• **PROBLEM DETAILS**: What the response needs is every record, repeated verbatim, and no images.

(Collected data entries)
________
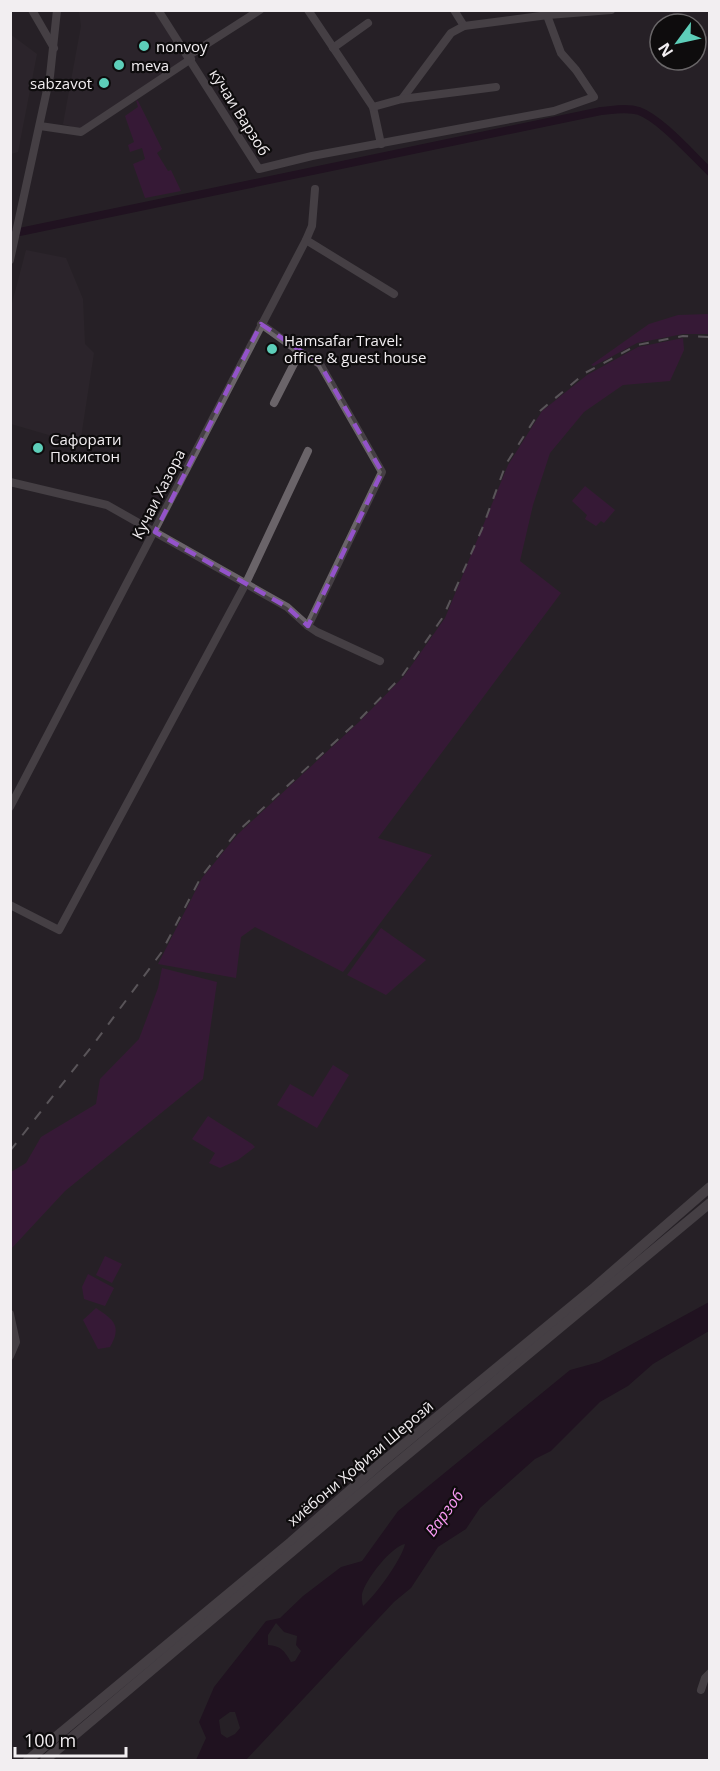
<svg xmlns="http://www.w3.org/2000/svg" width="720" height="1771" font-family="'Open Sans',sans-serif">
<rect width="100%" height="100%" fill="#262126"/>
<!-- built -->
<g fill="#322931">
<path d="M79,11H154L186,61L79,129L63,124L81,26Z"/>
<path d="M10,34L37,54L18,152L11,154Z"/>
<path d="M26,250L66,258L83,299L85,344L94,353L80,444L11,424V307Z"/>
</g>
<!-- green -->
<g fill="#4b1049">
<path d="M136,100L138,101L162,149L157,153L168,171L171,170L181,191L145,198L133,164L145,159L142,148L130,152L128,145L134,142L125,116L138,107Z"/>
<path d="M709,314V334H683L637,343L594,366L591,365L649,324L678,315Z"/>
<path d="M683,338L684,350L670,381L623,385L584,412L550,453L533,505L520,561L561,593L378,838L432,855L343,972L255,927L241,937L236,978L158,964L202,878L238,834L360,721L404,676L445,618L508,465L542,411L587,375L638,347Z"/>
<path d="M585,486L615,510L604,523L601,521L596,526L585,519L587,515L572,501Z"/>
<path d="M381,928L426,960L386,995L347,975Z"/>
<path d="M162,968L217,982L203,1079L65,1191L11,1249V1172L26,1163L41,1137L96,1104L100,1079L139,1039L158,988Z"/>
<path d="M333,1065L349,1075L317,1128L277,1105L290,1084L313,1097Z"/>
<path d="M208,1116L252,1144L255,1147L238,1160L220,1168L209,1163L215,1153L192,1139Z"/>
<path d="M105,1256L122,1264L112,1283L96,1275Z"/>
<path d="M88,1274L114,1288L105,1306L84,1299L82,1287Z"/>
<path d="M96,1308C114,1320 122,1326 110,1347L98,1349L83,1320Z"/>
</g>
<!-- water -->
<path fill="#190019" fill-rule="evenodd" d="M709,1302V1331L653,1364L628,1386L600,1402L551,1451L535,1459L480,1508L466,1529L438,1547L411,1588L394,1602L246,1760H196L206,1738L199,1722L214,1687L266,1621L280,1618L303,1596L341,1567L362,1561L398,1511L570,1370L599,1362ZM405,1544C402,1559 375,1596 363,1606C362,1601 361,1595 363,1591C368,1577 391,1547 405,1544ZM276,1623L284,1632L297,1636L296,1645L301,1651L295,1661L291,1662C284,1650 281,1646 268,1645V1635ZM230,1712H235L240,1728L235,1734L227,1738L221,1734L219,1720Z"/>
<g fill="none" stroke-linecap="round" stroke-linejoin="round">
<!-- canal -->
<path stroke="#190019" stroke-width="8" d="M10,234L601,111C613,110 627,107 639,111C661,119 692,155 710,172"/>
<!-- street -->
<g stroke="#6a6469" stroke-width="8">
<path d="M32,10L54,48"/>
<path d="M158,10L259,169L312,156L554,111L594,97L576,70L561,53L545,10"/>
<path d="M308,10L373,107L381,144"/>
<path d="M454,10L464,26"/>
<path d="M333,48L368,23"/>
<path d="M188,56L260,10"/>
<path d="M402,99L451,33L464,26L548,15L611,10"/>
<path d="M373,107L402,99L496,87"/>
<path d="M40,126L81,132L191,59"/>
<path d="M306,240L394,294"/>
<path d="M10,260L50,76L57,10"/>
<path d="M261,324L300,352L320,364L382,472L308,626"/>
<path d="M274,403L300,352"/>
<path d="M10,482L107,505L287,607L308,626L317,632L380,661"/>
<path d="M10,807L306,240L312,226L315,189"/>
<path d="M10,905L59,930L246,583L308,451"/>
<path d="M10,1314L16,1342L10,1356"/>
<path d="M701,1690L705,1678L710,1673"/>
</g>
<!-- secondary -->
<g stroke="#6a6469" stroke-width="10">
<path d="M28,1760L291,1542L380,1464L595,1287L710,1187"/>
<path d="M45,1760L385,1473L710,1203"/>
</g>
<!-- rail -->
<path stroke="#989397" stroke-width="2" stroke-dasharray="10 10" stroke-linecap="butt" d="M10,1151L96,1041L161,953L201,877L236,833L359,720L402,676L443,617L482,529L506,464L540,411L585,373L637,345L683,336L710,337"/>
</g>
<!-- marked area -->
<path d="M0 0H720V1771H0ZM261,324L320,364L382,472L308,626L287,607L155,532Z" fill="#262126" fill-opacity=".55" fill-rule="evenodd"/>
<path fill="none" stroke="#9353c9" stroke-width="4.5" stroke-dasharray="12 8" stroke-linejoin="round" d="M261,324L320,364L382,472L308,626L287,607L155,532Z"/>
<!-- markers -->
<g fill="#5dceb9" stroke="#0e0c0d" stroke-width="2">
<circle cx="144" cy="46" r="6"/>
<circle cx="119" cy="65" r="6"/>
<circle cx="104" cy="83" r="6"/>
<circle cx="272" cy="349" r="6"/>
<circle cx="38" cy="448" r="6"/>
</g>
<g text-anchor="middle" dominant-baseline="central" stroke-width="4.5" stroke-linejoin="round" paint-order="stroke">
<!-- poi labels -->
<g font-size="15" fill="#f2eef1" stroke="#0e0c0d" text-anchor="start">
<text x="156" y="46">nonvoy</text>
<text x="131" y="65">meva</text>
<text x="92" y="83" text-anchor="end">sabzavot</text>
<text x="284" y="340">Hamsafar Travel:<tspan x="284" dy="17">office &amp; guest house</tspan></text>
<text x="50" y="439">Сафорати<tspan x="50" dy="17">Покистон</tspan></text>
</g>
<!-- street labels -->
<g font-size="15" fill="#f2eef1" stroke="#0e0c0d">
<text transform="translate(240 112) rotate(58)">кӯчаи Варзоб</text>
<text transform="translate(158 494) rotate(-63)">Кучаи Хазора</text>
<text transform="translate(360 1463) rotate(-40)">хиёбони Ҳофизи Шерозӣ</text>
</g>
<!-- water labels -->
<g font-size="16" font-style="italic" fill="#f99af3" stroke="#0e0c0d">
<text transform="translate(444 1513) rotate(-54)">Варзоб</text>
</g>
</g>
<!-- border -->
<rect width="720" height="1771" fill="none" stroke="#f2eef1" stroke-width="24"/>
<!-- north arrow -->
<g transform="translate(678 42) rotate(237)"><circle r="28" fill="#0e0c0d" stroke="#696668" stroke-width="1.5"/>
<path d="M0-4.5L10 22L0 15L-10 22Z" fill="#5dceb9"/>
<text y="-9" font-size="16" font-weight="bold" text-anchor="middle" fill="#f2eef1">N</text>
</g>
<!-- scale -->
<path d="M15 1747v9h111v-9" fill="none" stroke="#f2eef1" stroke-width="3"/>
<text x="24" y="1747" font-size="18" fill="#f2eef1" stroke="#0e0c0d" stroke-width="4.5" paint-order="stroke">100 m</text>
</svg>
________
• **PROBLEM SOLUTION**:
<svg xmlns="http://www.w3.org/2000/svg" width="720" height="1771" font-family="'Open Sans',sans-serif">
<rect width="100%" height="100%" fill="#262126"/>
<!-- built -->
<g fill="#322931">
<path d="M79,11H154L186,61L79,129L63,124L81,26Z"/>
<path d="M10,34L37,54L18,152L11,154Z"/>
<path d="M26,250L66,258L83,299L85,344L94,353L80,444L11,424V307Z"/>
</g>
<!-- green -->
<g fill="#4b1049">
<path d="M136,100L138,101L162,149L157,153L168,171L171,170L181,191L145,198L133,164L145,159L142,148L130,152L128,145L134,142L125,116L138,107Z"/>
<path d="M709,314V334H683L637,343L594,366L591,365L649,324L678,315Z"/>
<path d="M683,338L684,350L670,381L623,385L584,412L550,453L533,505L520,561L561,593L378,838L432,855L343,972L255,927L241,937L236,978L158,964L202,878L238,834L360,721L404,676L445,618L508,465L542,411L587,375L638,347Z"/>
<path d="M585,486L615,510L604,523L601,521L596,526L585,519L587,515L572,501Z"/>
<path d="M381,928L426,960L386,995L347,975Z"/>
<path d="M162,968L217,982L203,1079L65,1191L11,1249V1172L26,1163L41,1137L96,1104L100,1079L139,1039L158,988Z"/>
<path d="M333,1065L349,1075L317,1128L277,1105L290,1084L313,1097Z"/>
<path d="M208,1116L252,1144L255,1147L238,1160L220,1168L209,1163L215,1153L192,1139Z"/>
<path d="M105,1256L122,1264L112,1283L96,1275Z"/>
<path d="M88,1274L114,1288L105,1306L84,1299L82,1287Z"/>
<path d="M96,1308C114,1320 122,1326 110,1347L98,1349L83,1320Z"/>
</g>
<!-- water -->
<path fill="#190019" fill-rule="evenodd" d="M709,1302V1331L653,1364L628,1386L600,1402L551,1451L535,1459L480,1508L466,1529L438,1547L411,1588L394,1602L246,1760H196L206,1738L199,1722L214,1687L266,1621L280,1618L303,1596L341,1567L362,1561L398,1511L570,1370L599,1362ZM405,1544C402,1559 375,1596 363,1606C362,1601 361,1595 363,1591C368,1577 391,1547 405,1544ZM276,1623L284,1632L297,1636L296,1645L301,1651L295,1661L291,1662C284,1650 281,1646 268,1645V1635ZM230,1712H235L240,1728L235,1734L227,1738L221,1734L219,1720Z"/>
<g fill="none" stroke-linecap="round" stroke-linejoin="round">
<!-- canal -->
<path stroke="#190019" stroke-width="8" d="M10,234L601,111C613,110 627,107 639,111C661,119 692,155 710,172"/>
<!-- street -->
<g stroke="#6a6469" stroke-width="8">
<path d="M32,10L54,48"/>
<path d="M158,10L259,169L312,156L554,111L594,97L576,70L561,53L545,10"/>
<path d="M308,10L373,107L381,144"/>
<path d="M454,10L464,26"/>
<path d="M333,48L368,23"/>
<path d="M188,56L260,10"/>
<path d="M402,99L451,33L464,26L548,15L611,10"/>
<path d="M373,107L402,99L496,87"/>
<path d="M40,126L81,132L191,59"/>
<path d="M306,240L394,294"/>
<path d="M10,260L50,76L57,10"/>
<path d="M261,324L300,352L320,364L382,472L308,626"/>
<path d="M274,403L300,352"/>
<path d="M10,482L107,505L287,607L308,626L317,632L380,661"/>
<path d="M10,807L306,240L312,226L315,189"/>
<path d="M10,905L59,930L246,583L308,451"/>
<path d="M10,1314L16,1342L10,1356"/>
<path d="M701,1690L705,1678L710,1673"/>
</g>
<!-- secondary -->
<g stroke="#6a6469" stroke-width="10">
<path d="M28,1760L291,1542L380,1464L595,1287L710,1187"/>
<path d="M45,1760L385,1473L710,1203"/>
</g>
<!-- rail -->
<path stroke="#989397" stroke-width="2" stroke-dasharray="10 10" stroke-linecap="butt" d="M10,1151L96,1041L161,953L201,877L236,833L359,720L402,676L443,617L482,529L506,464L540,411L585,373L637,345L683,336L710,337"/>
</g>
<!-- marked area -->
<path d="M0 0H720V1771H0ZM261,324L320,364L382,472L308,626L287,607L155,532Z" fill="#262126" fill-opacity=".55" fill-rule="evenodd"/>
<path fill="none" stroke="#9353c9" stroke-width="4.5" stroke-dasharray="12 8" stroke-linejoin="round" d="M261,324L320,364L382,472L308,626L287,607L155,532Z"/>
<!-- markers -->
<g fill="#5dceb9" stroke="#0e0c0d" stroke-width="2">
<circle cx="144" cy="46" r="6"/>
<circle cx="119" cy="65" r="6"/>
<circle cx="104" cy="83" r="6"/>
<circle cx="272" cy="349" r="6"/>
<circle cx="38" cy="448" r="6"/>
</g>
<g text-anchor="middle" dominant-baseline="central" stroke-width="4.5" stroke-linejoin="round" paint-order="stroke">
<!-- poi labels -->
<g font-size="15" fill="#f2eef1" stroke="#0e0c0d" text-anchor="start">
<text x="156" y="46">nonvoy</text>
<text x="131" y="65">meva</text>
<text x="92" y="83" text-anchor="end">sabzavot</text>
<text x="284" y="340">Hamsafar Travel:<tspan x="284" dy="17">office &amp; guest house</tspan></text>
<text x="50" y="439">Сафорати<tspan x="50" dy="17">Покистон</tspan></text>
</g>
<!-- street labels -->
<g font-size="15" fill="#f2eef1" stroke="#0e0c0d">
<text transform="translate(240 112) rotate(58)">кӯчаи Варзоб</text>
<text transform="translate(158 494) rotate(-63)">Кучаи Хазора</text>
<text transform="translate(360 1463) rotate(-40)">хиёбони Ҳофизи Шерозӣ</text>
</g>
<!-- water labels -->
<g font-size="16" font-style="italic" fill="#f99af3" stroke="#0e0c0d">
<text transform="translate(444 1513) rotate(-54)">Варзоб</text>
</g>
</g>
<!-- border -->
<rect width="720" height="1771" fill="none" stroke="#f2eef1" stroke-width="24"/>
<!-- north arrow -->
<g transform="translate(678 42) rotate(237)"><circle r="28" fill="#0e0c0d" stroke="#696668" stroke-width="1.5"/>
<path d="M0-4.5L10 22L0 15L-10 22Z" fill="#5dceb9"/>
<text y="-9" font-size="16" font-weight="bold" text-anchor="middle" fill="#f2eef1">N</text>
</g>
<!-- scale -->
<path d="M15 1747v9h111v-9" fill="none" stroke="#f2eef1" stroke-width="3"/>
<text x="24" y="1747" font-size="18" fill="#f2eef1" stroke="#0e0c0d" stroke-width="4.5" paint-order="stroke">100 m</text>
</svg>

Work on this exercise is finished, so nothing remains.